This Telegram Editorial, published on June 8, 2011, explains how the Government of Quebec has lost critical thinking and capacity analysis, and acts, with Bill 204, as if above the law.
There probably aren’t many people in this province who care about an internecine dispute in the Parti Québécois — a dispute over a private member’s bill, no less.
But the issue at the core of the dispute is something that seems to be growing in this country: a willingness by legislatures to retroactively change the rules to dig themselves out of trouble.
The issue in Quebec has to do with Bill 204, a piece of proposed legislation that the PQ is bringing forward to solve a particular problem. The law would go back in time and make legal a 25-year management deal Quebec City has struck with Quebecor Media Inc. The agreement would see Quebecor manage a $400-million amphitheatre and arena, and in return, the head of Quebecor has committed to getting Quebec City an NHL franchise.
Problem is, the deal didn’t go to public tender, and therefore violates Quebec’s Cities and Towns Act, leaving the deal open to court action from others who would have liked to have bid on the venture.
The PQ’s solution? Retroactively make the deal legal. The head of the PQ, Pauline Marois, ordered her caucus to vote for the bill, and Monday, three senior members of her caucus quit, saying that the PQ leadership had become too authoritative. More were threatening action on Tuesday.
Why should we be concerned? Why should we even pay attention?
Because retroactive laws are bad laws.
And we’ve already seen attempts in this province to use the primacy of the legislature to give government status before the courts that can only be classed as an unfair advantage.
Take the province’s expropriation of AbitibiBowater assets. While the end might have been laudable, the means used were a legal sledgehammer. Not only did the legislation strip AbitibiBowater of its rights to take the province to court over the seizure of its property, it also stripped the legal rights of anyone affected by the seizure of property. The actual clause reads: “An action or proceeding does not lie or shall not be instituted or continued against the Crown or a minister, employee or agent of the Crown based on a cause of action arising from, resulting from or incidental to the operation of this act.”

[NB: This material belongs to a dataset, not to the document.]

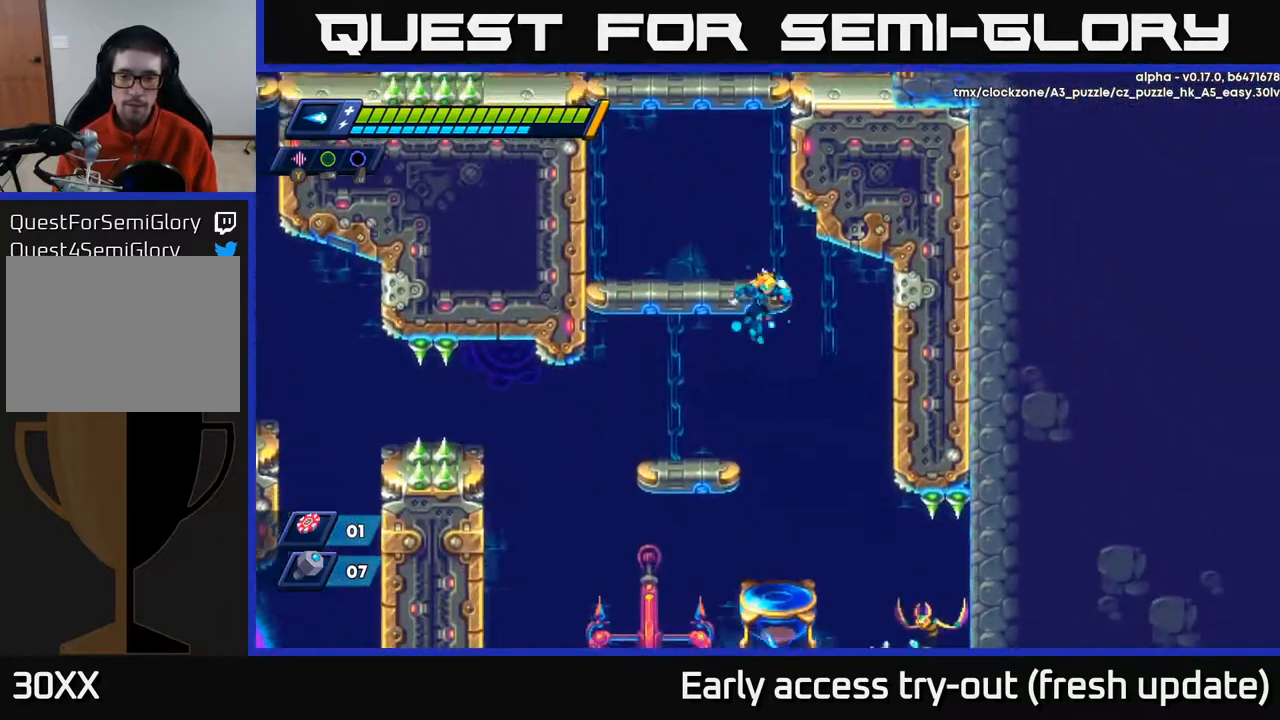
{"buttons": ["X"], "left_stick": "center", "right_stick": "center", "events": [[83, "DPAD_LEFT", "down"], [183, "DPAD_LEFT", "up"], [200, "DPAD_RIGHT", "down"], [217, "DPAD_DOWN", "up"], [400, "DPAD_DOWN", "down"], [433, "DPAD_RIGHT", "up"], [467, "DPAD_DOWN", "up"], [500, "X", "down"]]}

But that’s not the most egregious use of legislation — that still has to rest with laws meant to turn back the clock.
The honour for the ugliest attempt would have to rest with the province’s move in 2008 to pass legislation protecting itself from court action over a liquor levy of a type that was overturned by the Supreme Court of Canada. Facing legal action from bar owners, the government passed a bill in 2008 that purported to take effect in 2001, moving backwards in time to extinguish all legal liability for collecting the improper levy.
That effort was overturned by the Supreme Court in this province.
The message to both the government of this province and to the PQ should be clear.
Bending time to fix your own mistakes may be possible, but it will always be an abuse of power. What kind of message do you send if your solution is “if the rules work against you, change them retroactively to your own benefit”?
It’s simple: you view yourself to be above the law.